**Exercise:** Your answer should consist of the lines holding "Chinese", copied from the material below.

** Opening Supplied data block **

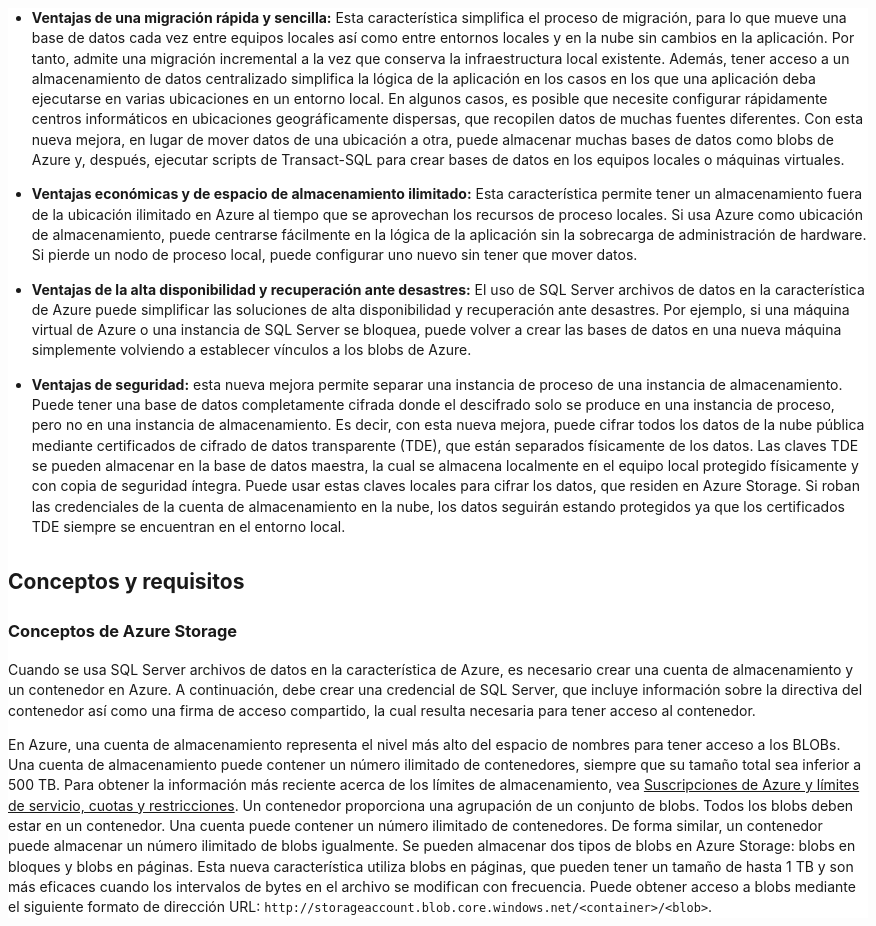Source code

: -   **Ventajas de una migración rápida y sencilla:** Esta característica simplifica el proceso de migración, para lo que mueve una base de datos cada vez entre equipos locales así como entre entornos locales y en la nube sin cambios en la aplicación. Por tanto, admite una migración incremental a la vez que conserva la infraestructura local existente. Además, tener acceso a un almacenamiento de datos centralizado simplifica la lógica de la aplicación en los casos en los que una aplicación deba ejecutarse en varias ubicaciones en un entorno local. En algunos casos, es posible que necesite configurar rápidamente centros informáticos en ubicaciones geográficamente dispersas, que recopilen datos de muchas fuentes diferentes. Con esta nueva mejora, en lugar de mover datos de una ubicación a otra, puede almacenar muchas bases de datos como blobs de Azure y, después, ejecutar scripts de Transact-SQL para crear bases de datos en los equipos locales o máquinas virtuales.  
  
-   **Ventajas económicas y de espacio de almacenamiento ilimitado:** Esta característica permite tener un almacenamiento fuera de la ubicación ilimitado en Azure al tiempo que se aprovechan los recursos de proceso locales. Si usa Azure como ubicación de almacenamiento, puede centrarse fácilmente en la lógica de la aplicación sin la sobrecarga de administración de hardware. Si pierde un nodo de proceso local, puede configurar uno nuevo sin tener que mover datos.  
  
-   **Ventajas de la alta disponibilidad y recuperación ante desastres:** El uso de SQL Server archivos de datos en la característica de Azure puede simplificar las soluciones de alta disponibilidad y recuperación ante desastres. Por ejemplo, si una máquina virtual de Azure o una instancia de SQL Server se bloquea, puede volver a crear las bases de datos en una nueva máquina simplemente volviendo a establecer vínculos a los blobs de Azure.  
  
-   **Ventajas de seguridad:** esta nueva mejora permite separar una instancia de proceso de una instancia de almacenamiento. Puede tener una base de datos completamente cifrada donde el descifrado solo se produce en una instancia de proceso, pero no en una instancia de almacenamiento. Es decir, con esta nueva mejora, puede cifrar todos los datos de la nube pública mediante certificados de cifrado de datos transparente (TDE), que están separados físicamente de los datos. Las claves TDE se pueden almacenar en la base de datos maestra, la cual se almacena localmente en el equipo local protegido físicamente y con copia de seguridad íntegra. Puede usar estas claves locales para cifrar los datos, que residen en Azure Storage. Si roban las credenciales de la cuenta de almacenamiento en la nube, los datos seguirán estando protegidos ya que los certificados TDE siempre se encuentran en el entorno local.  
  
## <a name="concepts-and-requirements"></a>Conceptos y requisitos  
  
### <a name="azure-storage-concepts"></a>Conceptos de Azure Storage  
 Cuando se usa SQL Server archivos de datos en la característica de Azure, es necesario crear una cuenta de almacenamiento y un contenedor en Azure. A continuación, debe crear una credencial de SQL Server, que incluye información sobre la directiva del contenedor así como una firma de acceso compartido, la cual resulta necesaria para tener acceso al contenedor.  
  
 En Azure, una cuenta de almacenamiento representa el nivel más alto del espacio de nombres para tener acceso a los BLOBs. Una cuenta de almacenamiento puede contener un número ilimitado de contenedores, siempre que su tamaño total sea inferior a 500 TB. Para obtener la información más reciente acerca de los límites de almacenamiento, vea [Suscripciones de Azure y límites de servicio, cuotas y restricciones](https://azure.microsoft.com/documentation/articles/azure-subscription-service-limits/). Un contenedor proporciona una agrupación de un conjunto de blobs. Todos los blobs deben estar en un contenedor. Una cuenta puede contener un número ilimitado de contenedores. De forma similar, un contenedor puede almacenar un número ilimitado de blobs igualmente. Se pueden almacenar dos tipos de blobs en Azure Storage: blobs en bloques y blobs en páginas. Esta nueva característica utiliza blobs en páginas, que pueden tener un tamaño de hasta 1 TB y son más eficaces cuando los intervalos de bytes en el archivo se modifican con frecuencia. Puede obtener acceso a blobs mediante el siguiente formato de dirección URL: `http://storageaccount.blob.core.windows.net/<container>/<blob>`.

** Closing Supplied data block **
** Opening Supplied data block **

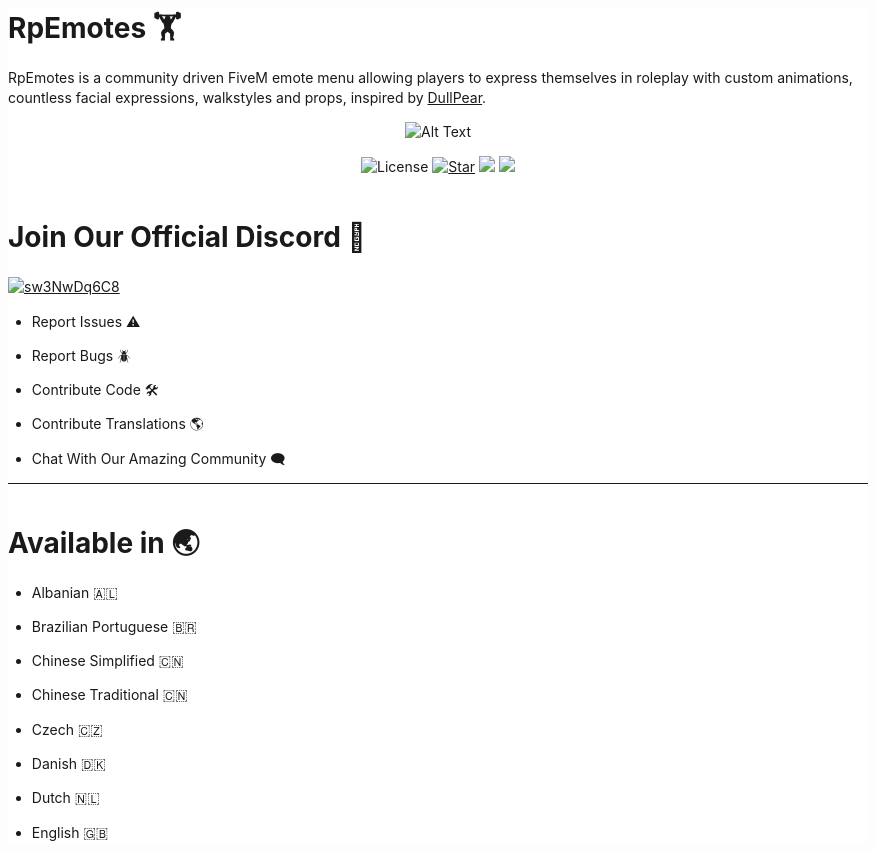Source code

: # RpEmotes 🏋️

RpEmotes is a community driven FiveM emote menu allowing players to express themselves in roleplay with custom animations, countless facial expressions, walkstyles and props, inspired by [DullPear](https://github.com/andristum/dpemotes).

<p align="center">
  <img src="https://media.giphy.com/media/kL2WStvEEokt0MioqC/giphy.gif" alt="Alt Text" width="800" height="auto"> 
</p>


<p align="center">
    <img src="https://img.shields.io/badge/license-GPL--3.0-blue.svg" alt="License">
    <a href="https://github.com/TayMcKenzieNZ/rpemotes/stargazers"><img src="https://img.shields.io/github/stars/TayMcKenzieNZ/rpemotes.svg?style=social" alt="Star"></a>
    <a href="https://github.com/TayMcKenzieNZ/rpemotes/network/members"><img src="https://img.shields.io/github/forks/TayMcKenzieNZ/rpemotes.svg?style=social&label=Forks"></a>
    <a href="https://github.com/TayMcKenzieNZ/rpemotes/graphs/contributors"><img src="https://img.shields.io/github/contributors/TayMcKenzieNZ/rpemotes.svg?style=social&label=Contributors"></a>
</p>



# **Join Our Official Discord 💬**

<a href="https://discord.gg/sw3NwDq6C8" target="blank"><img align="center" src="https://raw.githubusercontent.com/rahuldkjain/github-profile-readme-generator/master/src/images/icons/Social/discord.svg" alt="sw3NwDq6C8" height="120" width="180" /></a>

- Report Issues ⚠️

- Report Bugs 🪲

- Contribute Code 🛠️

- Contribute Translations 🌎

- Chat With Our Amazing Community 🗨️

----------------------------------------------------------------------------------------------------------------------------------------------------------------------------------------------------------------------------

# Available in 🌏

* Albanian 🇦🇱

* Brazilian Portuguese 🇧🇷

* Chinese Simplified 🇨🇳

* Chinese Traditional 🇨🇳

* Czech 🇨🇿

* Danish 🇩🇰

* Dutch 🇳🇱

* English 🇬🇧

** Closing Supplied data block **

**Result of the exercise:**
* Chinese Simplified 🇨🇳
* Chinese Traditional 🇨🇳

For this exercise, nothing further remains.